Dans le mémoire de maîtrise qu'il a réalisé sous
la direction de Lise Garon, du Département d'information et de communication,
le chercheur conclut que le rituel de la soirée électorale
à la télévision sert à structurer «l'épreuve
de passage» qu'est l'élection d'un homme ou d'une femme à
la tête du gouvernement.
En début d'émission apparaissent les signes propres au rituel
séculier, alors que les animateurs en fixent les règles de
fonctionnement, soit la durée, les participants (journalistes, chroniqueurs,
experts, etc) et les parties, comme par exemple les débats. Dès
lors, s'installent les éléments dramatiques nécessaires
à la dynamique du rituel, tels l'attente et le suspense. Prêtant
vie au rituel, défilent différents acteurs dont l'officiant,
personnifié par l'animateur, et qui occupe la fonction suprême
«d'annoncer» les résultats et de donner la parole; le narrateur
(le journaliste) qui commente, anime, décrit, bref, livre le récit;
le sage (l'éditorialiste), le journaliste de métier, qui interprète
en quelque sorte l'histoire, lui qui possède ce recul nécessaire
à la sagesse. Est aussi présent le devin, une personne chargée
de traduire l'augure (les résultats des sondages). Enfin, le dieu-électeur,
implicitement présent tout au long du rituel, tout comme les postulants
(les candidats).
Ces acteurs évoluent également dans un cadre particulier.
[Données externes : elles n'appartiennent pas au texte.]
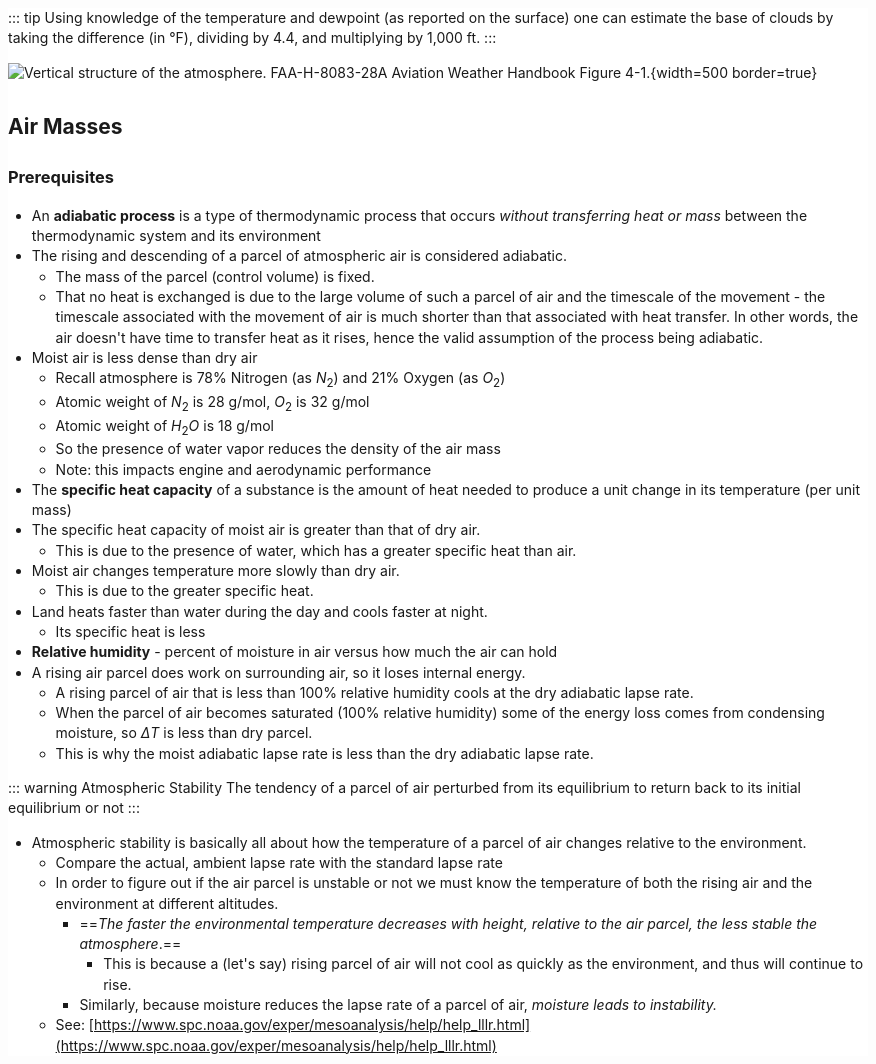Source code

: ::: tip
Using knowledge of the temperature and dewpoint (as reported on the surface) one can estimate the base of clouds by taking the difference (in &#176;F), dividing by 4.4, and multiplying by 1,000 ft.
:::

![Vertical structure of the atmosphere. [FAA-H-8083-28A Aviation Weather Handbook](https://www.faa.gov/sites/faa.gov/files/FAA-H-8083-28A_FAA_Web.pdf) Figure 4-1.](/img/awh/awh-figure-4-1-structure-of-atmosphere.jpg){width=500 border=true}

## Air Masses

### Prerequisites

* An **adiabatic process** is a type of thermodynamic process that occurs *without transferring heat or mass* between the thermodynamic system and its environment
* The rising and descending of a parcel of atmospheric air is considered adiabatic.
  * The mass of the parcel (control volume) is fixed.
  * That no heat is exchanged is due to the large volume of such a parcel of air and the timescale of the movement - the timescale associated with the movement of air is much shorter than that associated with heat transfer. In other words, the air doesn't have time to transfer heat as it rises, hence the valid assumption of the process being adiabatic.
* Moist air is less dense than dry air
  * Recall atmosphere is 78% Nitrogen (as $N_{2}$) and 21% Oxygen (as $O_{2}$)
  * Atomic weight of $N_{2}$ is 28 g/mol, $O_{2}$ is 32 g/mol
  * Atomic weight of $H_{2}O$ is 18 g/mol
  * So the presence of water vapor reduces the density of the air mass
  * Note: this impacts engine and aerodynamic performance
* The **specific heat capacity** of a substance is the amount of heat needed to produce a unit change in its temperature (per unit mass)
* The specific heat capacity of moist air is greater than that of dry air.
  * This is due to the presence of water, which has a greater specific heat than air.
* Moist air changes temperature more slowly than dry air.
  * This is due to the greater specific heat.
* Land heats faster than water during the day and cools faster at night.
  * Its specific heat is less
* **Relative humidity** - percent of moisture in air versus how much the air can hold
* A rising air parcel does work on surrounding air, so it loses internal energy.
  * A rising parcel of air that is less than 100% relative humidity cools at the dry adiabatic lapse rate.
  * When the parcel of air becomes saturated (100% relative humidity) some of the energy loss comes from condensing moisture, so $\Delta T$ is less than dry parcel.
  * This is why the moist adiabatic lapse rate is less than the dry adiabatic lapse rate.

::: warning Atmospheric Stability
The tendency of a parcel of air perturbed from its equilibrium to return back to its initial equilibrium or not
:::

* Atmospheric stability is basically all about how the temperature of a parcel of air changes relative to the environment.
  * Compare the actual, ambient lapse rate with the standard lapse rate
  * In order to figure out if the air parcel is unstable or not we must know the temperature of both the rising air and the environment at different altitudes.
    * ==*The faster the environmental temperature decreases with height, relative to the air parcel, the less stable the atmosphere*.==
      * This is because a (let's say) rising parcel of air will not cool as quickly as the environment, and thus will continue to rise.
    * Similarly, because moisture reduces the lapse rate of a parcel of air, *moisture leads to instability.*
  * See: [https://www.spc.noaa.gov/exper/mesoanalysis/help/help_lllr.html](https://www.spc.noaa.gov/exper/mesoanalysis/help/help_lllr.html)
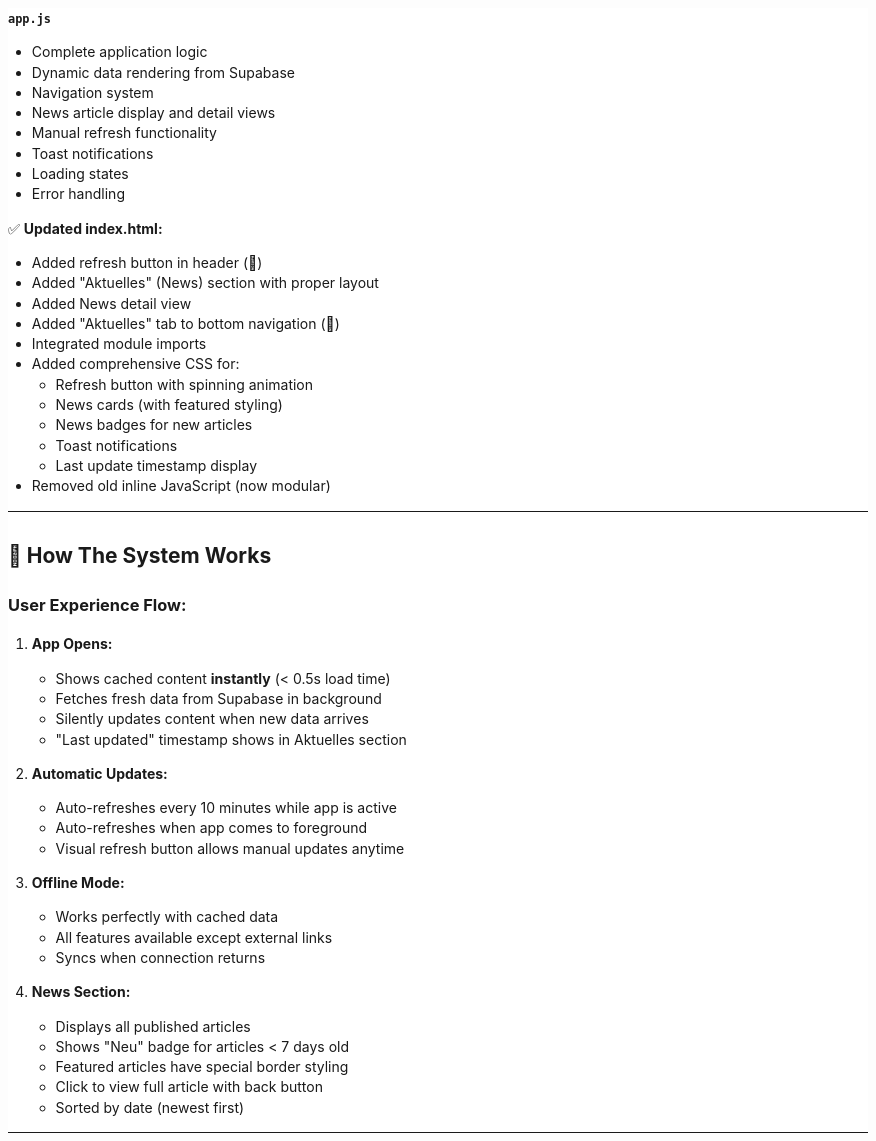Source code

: **`app.js`**
- Complete application logic
- Dynamic data rendering from Supabase
- Navigation system
- News article display and detail views
- Manual refresh functionality
- Toast notifications
- Loading states
- Error handling

✅ **Updated index.html:**
- Added refresh button in header (🔄)
- Added "Aktuelles" (News) section with proper layout
- Added News detail view
- Added "Aktuelles" tab to bottom navigation (📰)
- Integrated module imports
- Added comprehensive CSS for:
  - Refresh button with spinning animation
  - News cards (with featured styling)
  - News badges for new articles
  - Toast notifications
  - Last update timestamp display
- Removed old inline JavaScript (now modular)

---

## 🚀 How The System Works

### User Experience Flow:

1. **App Opens:**
   - Shows cached content **instantly** (< 0.5s load time)
   - Fetches fresh data from Supabase in background
   - Silently updates content when new data arrives
   - "Last updated" timestamp shows in Aktuelles section

2. **Automatic Updates:**
   - Auto-refreshes every 10 minutes while app is active
   - Auto-refreshes when app comes to foreground
   - Visual refresh button allows manual updates anytime

3. **Offline Mode:**
   - Works perfectly with cached data
   - All features available except external links
   - Syncs when connection returns

4. **News Section:**
   - Displays all published articles
   - Shows "Neu" badge for articles < 7 days old
   - Featured articles have special border styling
   - Click to view full article with back button
   - Sorted by date (newest first)

---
«Le plateau de télévision, fermé sur lui-même
en raison de sa forme circulaire, devient un lieu intemporel déconnecté
du monde de la rue et sans lien apparent avec la vie quotidienne, explique
Richard Godin. Une vague ressemblance avec l'intérieur des vaisseaux
spatiaux vus au cinéma et à la télévision contribue
à renforcer cette impression d'éminence. Tout baigne dans
une blancheur évoquant la pureté, la clarté, le paradis.
La tribune centrale, d'où émanent les directives des animateurs,
devient l'autel du cérémonial. C'est à cette tribune
que seront sacrées les politiques et sanctifiés les résultats.»
Dans cette «liturgie politique», la phase de la présentation
des candidats concourt à la dramatisation du rituel: la télévision
nous montre par exemple le candidat Jospin en train de prendre l'apéro
sur la place du village, tandis qu'elle présente Chirac se promenant
dans les rues de sa commune de Corrèzes, tout en serrant des mains.
Tous sont vus déposant leur bulletin de vote dans l'urne. Selon Richard
Godin, la soirée électorale à la télévision
est plus qu'un spectacle; c'est un rituel nécessaire comportant des
aspects fonctionnalistes visant à combattre l'angoisse individuelle
et collective, maintenir des valeurs idéales dans la communauté
et finalement, raffermir l'unité du groupe.